**Input**
────────────────────────────────────────
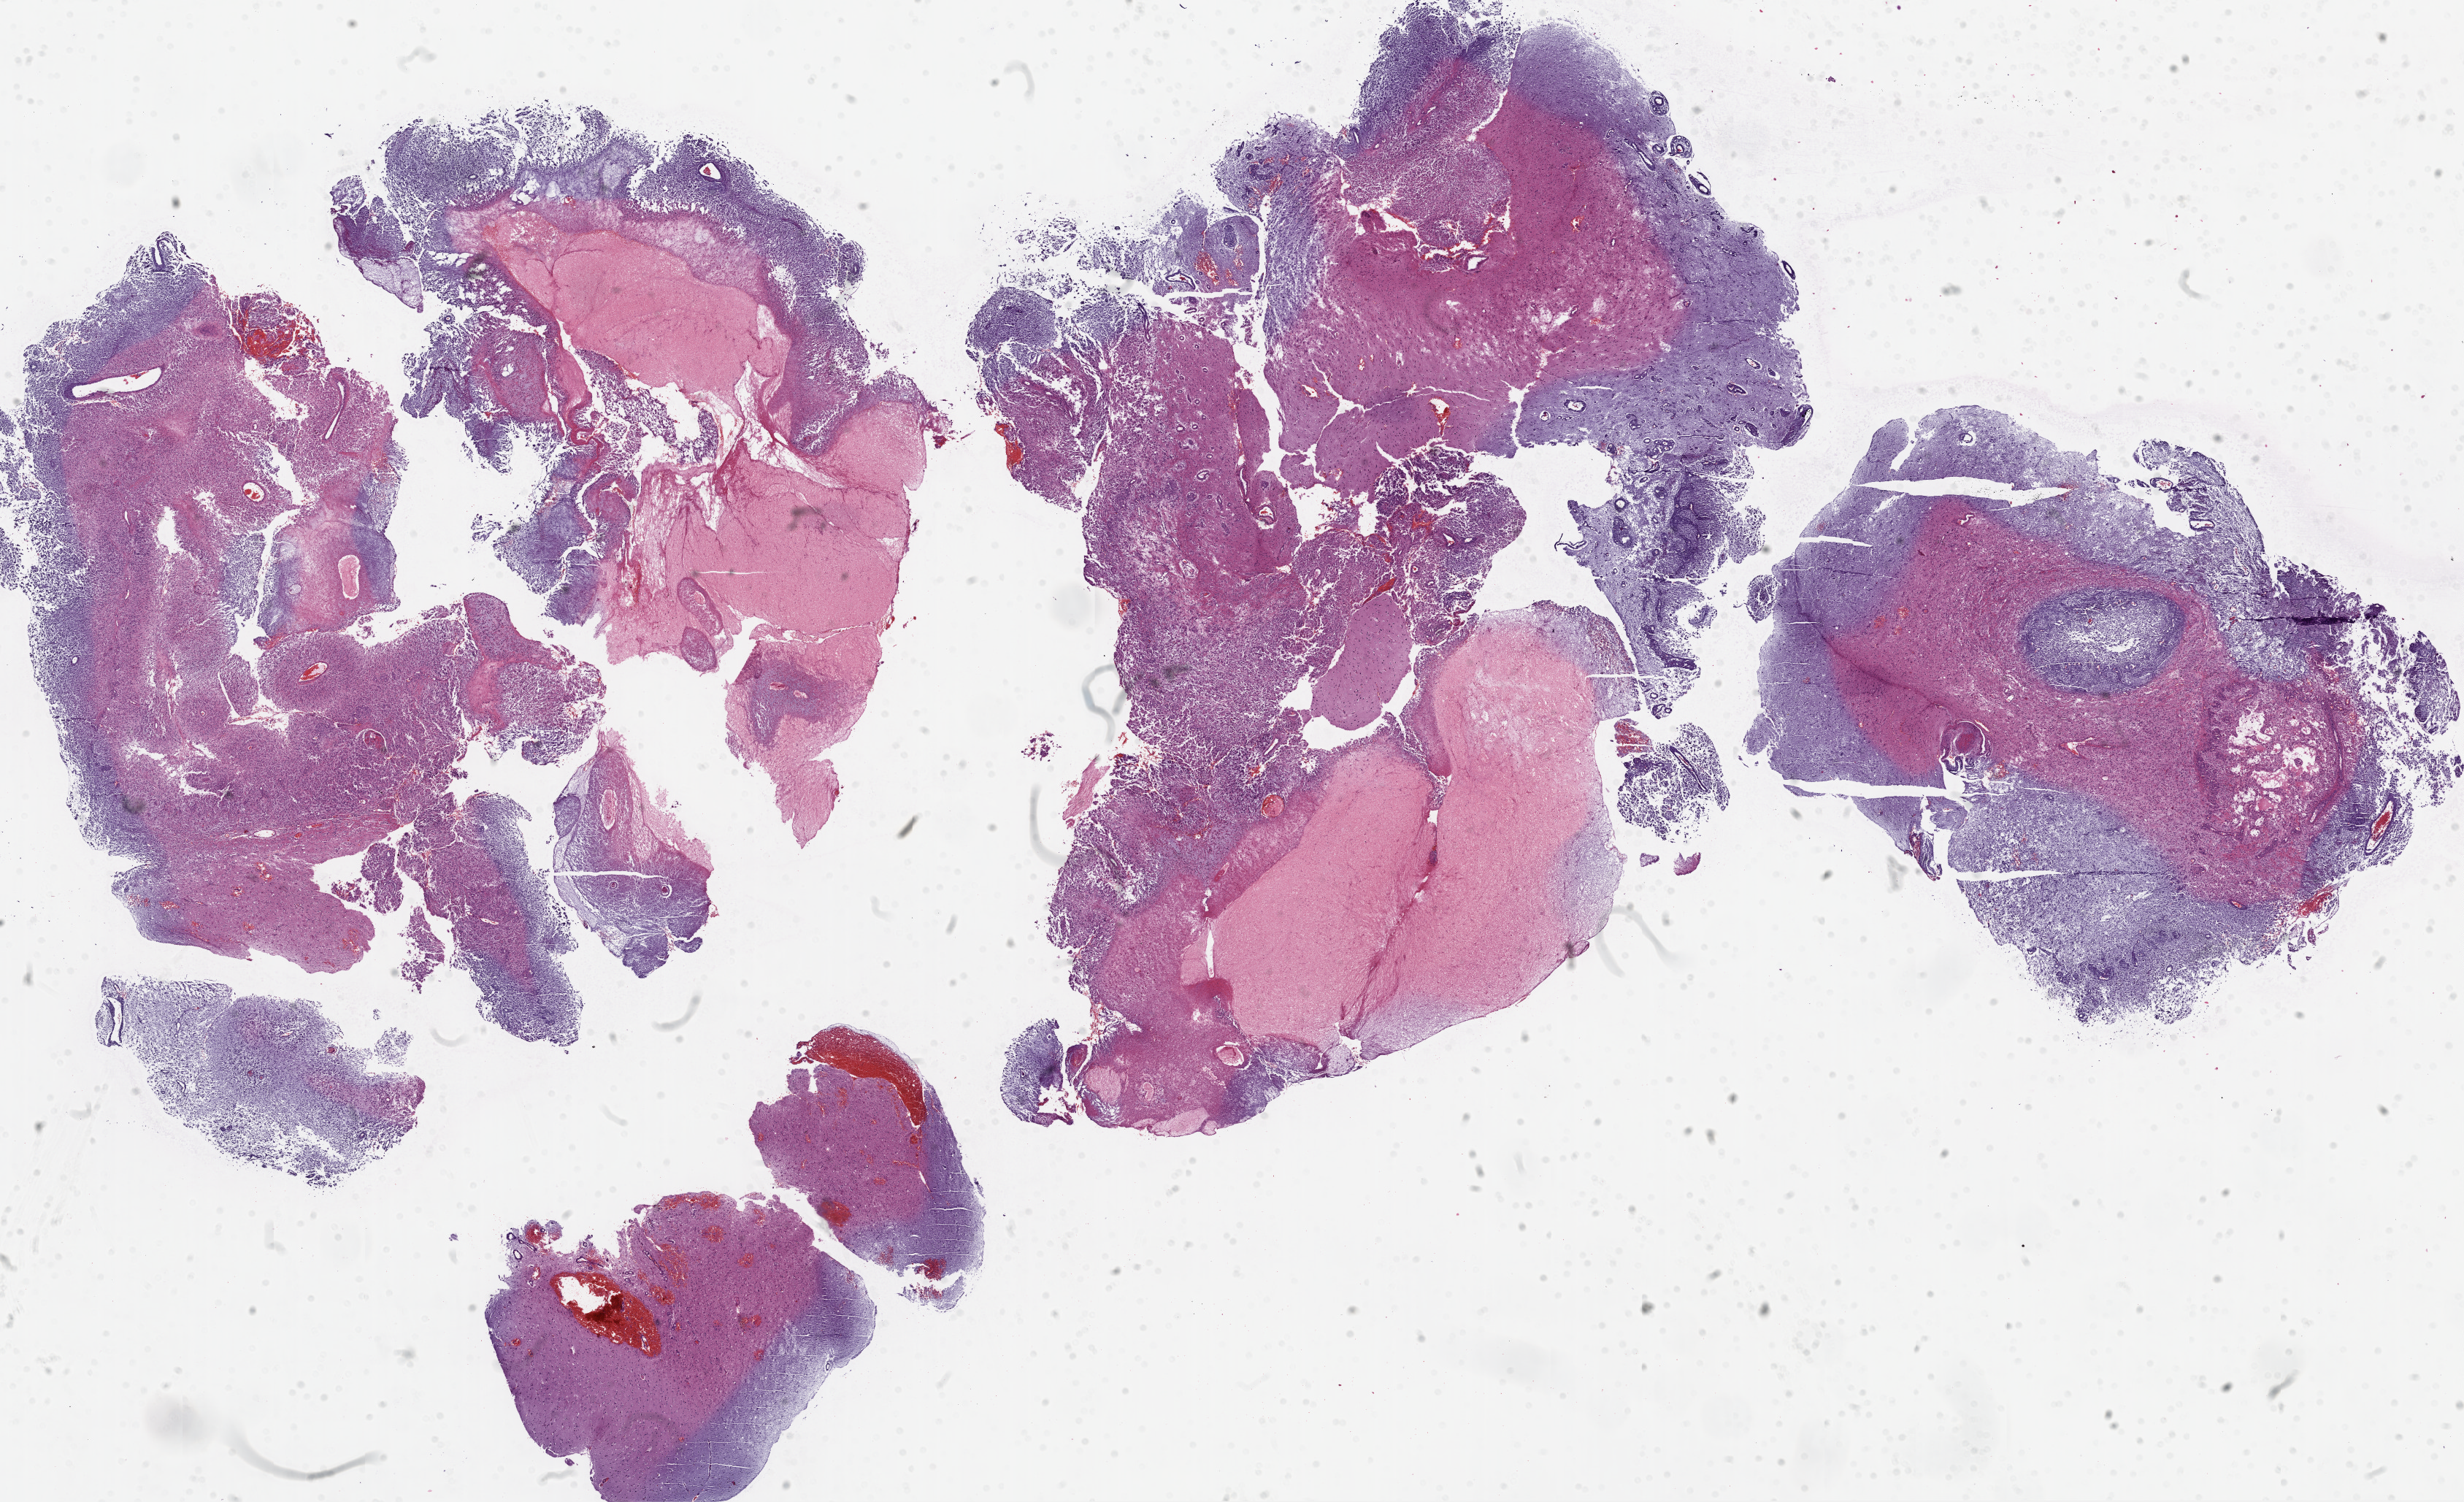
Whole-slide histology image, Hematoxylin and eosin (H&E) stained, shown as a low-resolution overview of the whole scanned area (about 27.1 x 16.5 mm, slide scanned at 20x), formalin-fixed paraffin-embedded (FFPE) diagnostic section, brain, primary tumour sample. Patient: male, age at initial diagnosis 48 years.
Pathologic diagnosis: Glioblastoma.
────────────────────────────────────────
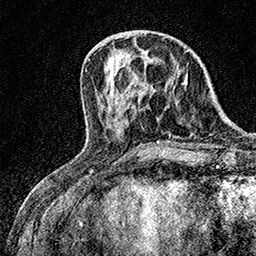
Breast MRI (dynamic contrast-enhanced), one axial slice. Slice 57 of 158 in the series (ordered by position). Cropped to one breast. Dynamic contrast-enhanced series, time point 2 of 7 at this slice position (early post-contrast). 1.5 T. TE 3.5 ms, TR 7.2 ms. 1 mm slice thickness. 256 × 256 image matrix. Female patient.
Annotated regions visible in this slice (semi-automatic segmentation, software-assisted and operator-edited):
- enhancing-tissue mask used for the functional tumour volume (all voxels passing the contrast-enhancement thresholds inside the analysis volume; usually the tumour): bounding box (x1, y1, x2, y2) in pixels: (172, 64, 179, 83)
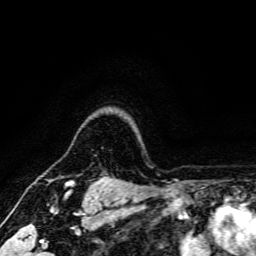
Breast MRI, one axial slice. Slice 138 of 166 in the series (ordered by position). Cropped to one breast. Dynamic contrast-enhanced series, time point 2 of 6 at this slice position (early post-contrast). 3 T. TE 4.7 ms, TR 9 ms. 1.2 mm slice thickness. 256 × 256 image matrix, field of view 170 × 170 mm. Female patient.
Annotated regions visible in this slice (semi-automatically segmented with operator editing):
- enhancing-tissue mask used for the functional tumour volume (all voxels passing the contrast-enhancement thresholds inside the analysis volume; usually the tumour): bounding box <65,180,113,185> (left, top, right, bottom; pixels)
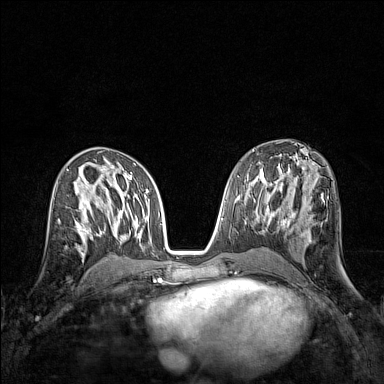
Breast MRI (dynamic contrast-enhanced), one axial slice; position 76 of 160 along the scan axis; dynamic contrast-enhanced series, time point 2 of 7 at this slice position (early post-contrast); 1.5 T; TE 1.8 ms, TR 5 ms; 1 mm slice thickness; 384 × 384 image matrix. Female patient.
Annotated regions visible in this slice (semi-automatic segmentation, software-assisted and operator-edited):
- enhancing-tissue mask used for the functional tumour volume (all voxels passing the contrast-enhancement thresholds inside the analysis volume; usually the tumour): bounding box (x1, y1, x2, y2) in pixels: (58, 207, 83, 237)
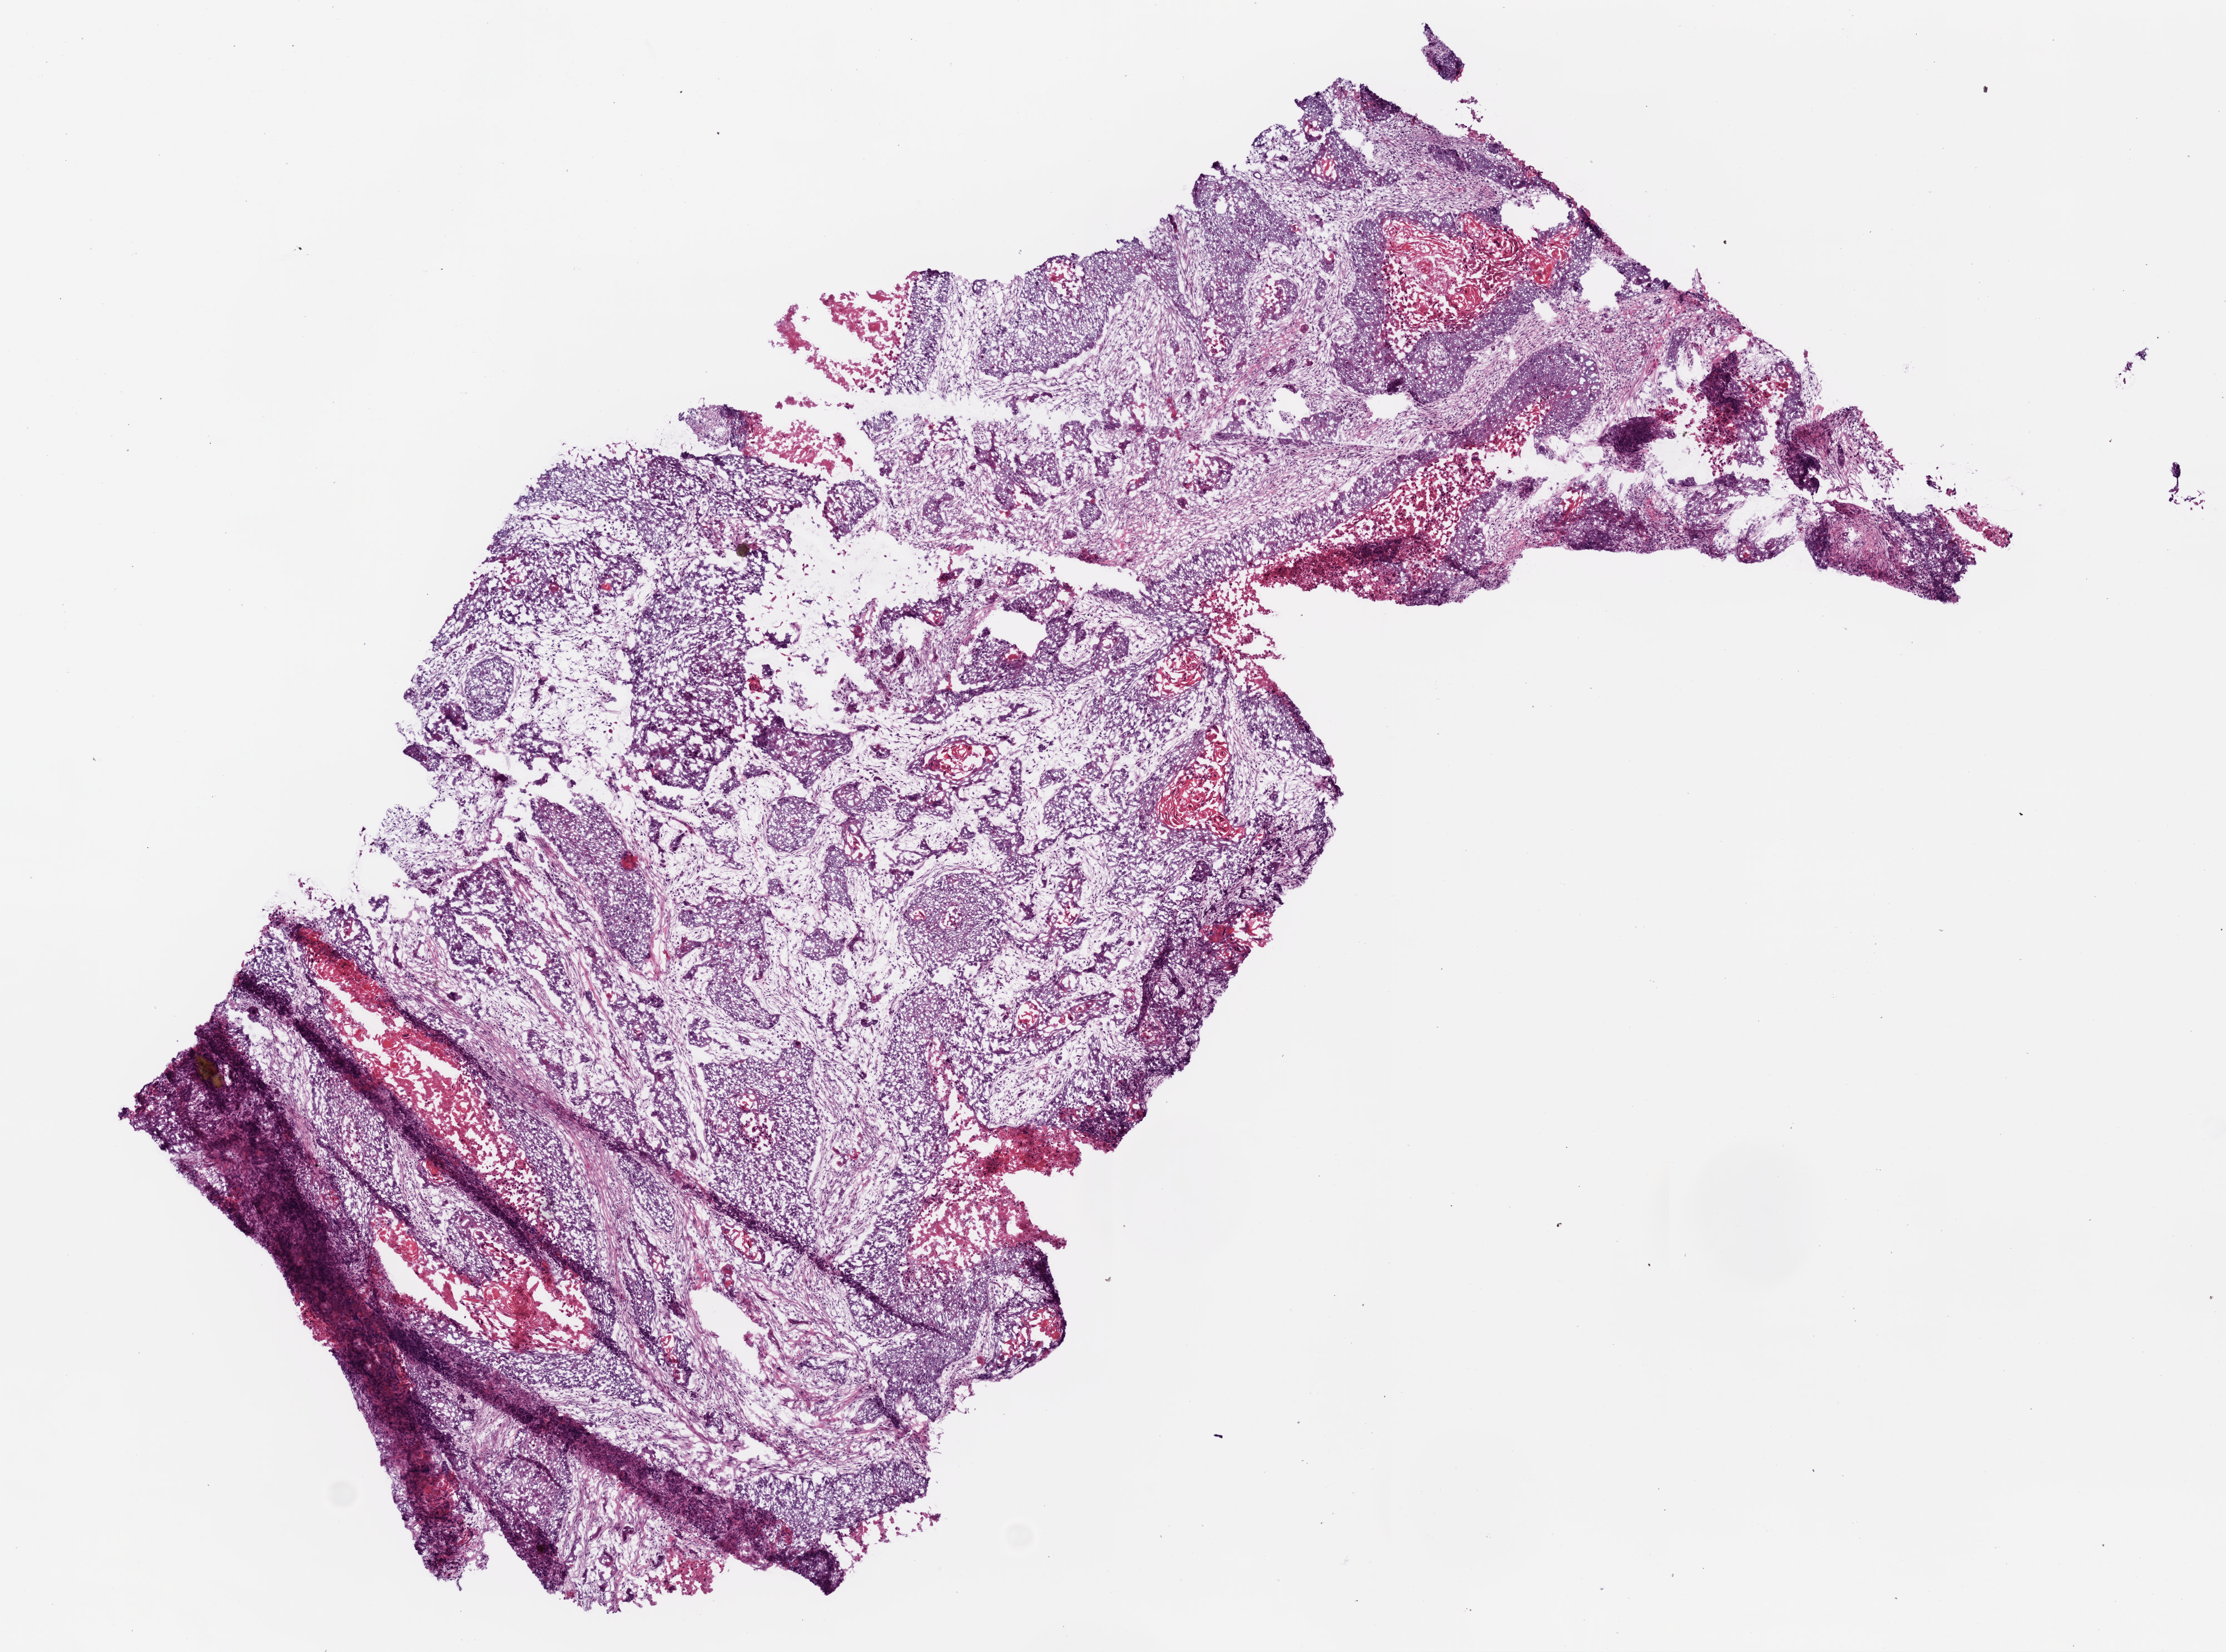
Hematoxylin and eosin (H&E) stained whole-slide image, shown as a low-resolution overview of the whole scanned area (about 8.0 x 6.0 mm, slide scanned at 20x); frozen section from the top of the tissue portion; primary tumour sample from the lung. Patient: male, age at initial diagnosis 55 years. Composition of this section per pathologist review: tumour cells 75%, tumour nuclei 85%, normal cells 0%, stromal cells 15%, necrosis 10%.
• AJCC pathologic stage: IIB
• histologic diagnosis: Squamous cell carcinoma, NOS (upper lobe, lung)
────────────────────────────────────────
**Exercise**
Look above for the line holding "Whole-slide histology image, Hematoxylin". Print it and every line after it, exactly, through the line holding "Pathologic diagnosis: Glioblastoma.".

**Answer to this problem**
Whole-slide histology image, Hematoxylin and eosin (H&E) stained, shown as a low-resolution overview of the whole scanned area (about 27.1 x 16.5 mm, slide scanned at 20x), formalin-fixed paraffin-embedded (FFPE) diagnostic section, brain, primary tumour sample. Patient: male, age at initial diagnosis 48 years.
Pathologic diagnosis: Glioblastoma.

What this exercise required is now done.